Produce a verbatim transcript of the entries below, excluding pictures.

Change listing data

★ ★ ★ ★ ★

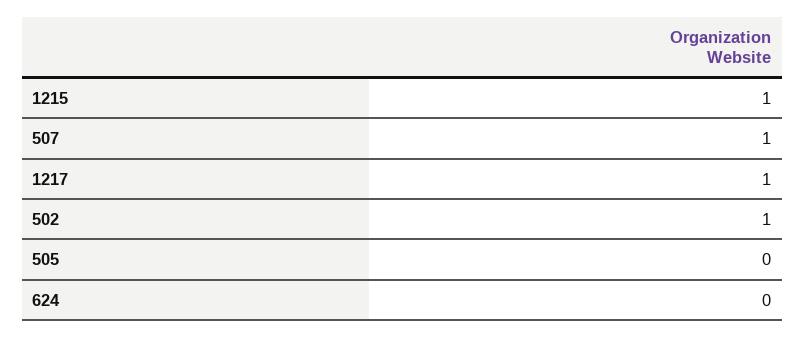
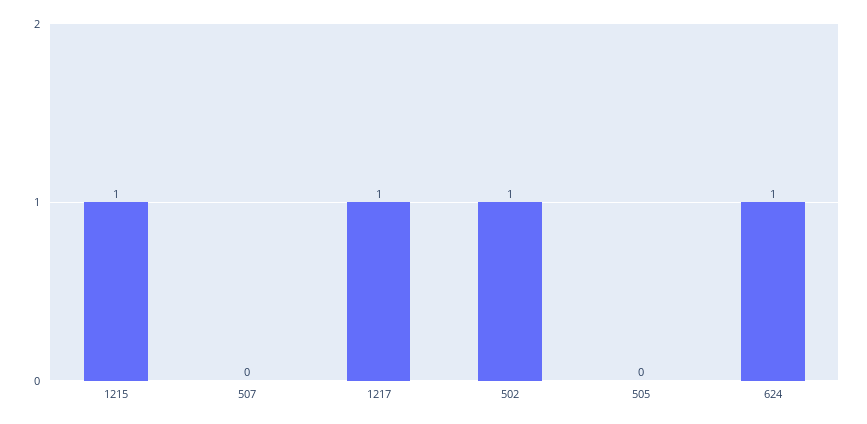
507: 1 -> 0
624: 0 -> 1

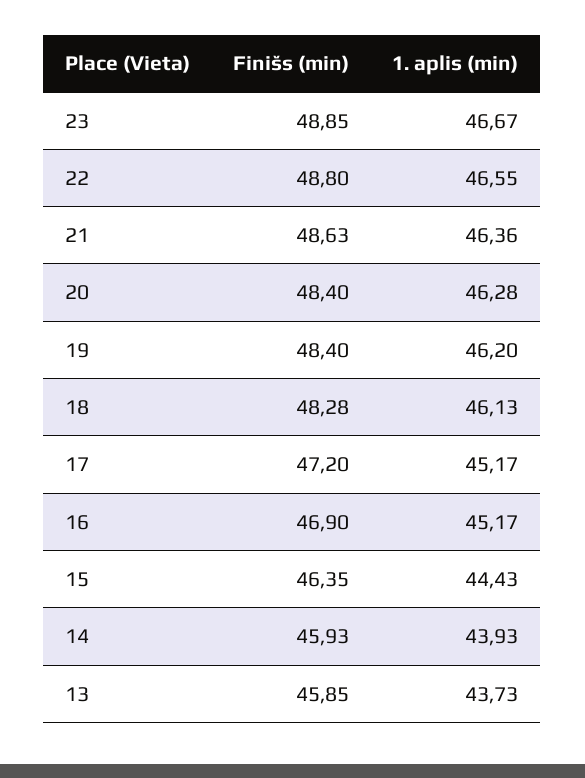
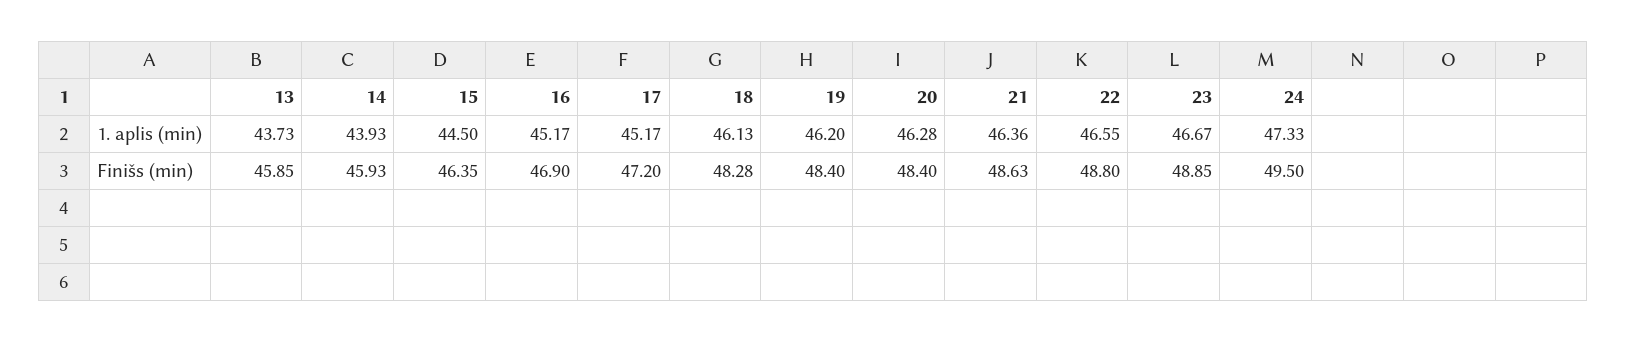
1. aplis (min), 15: 44.43 -> 44.5
1. aplis (min), 24: none -> 47.33
Finišs (min), 24: none -> 49.5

★ ★ ★ ★ ★

§ Answer space
507: 1 -> 0
624: 0 -> 1

1. aplis (min), 15: 44.43 -> 44.5
1. aplis (min), 24: none -> 47.33
Finišs (min), 24: none -> 49.5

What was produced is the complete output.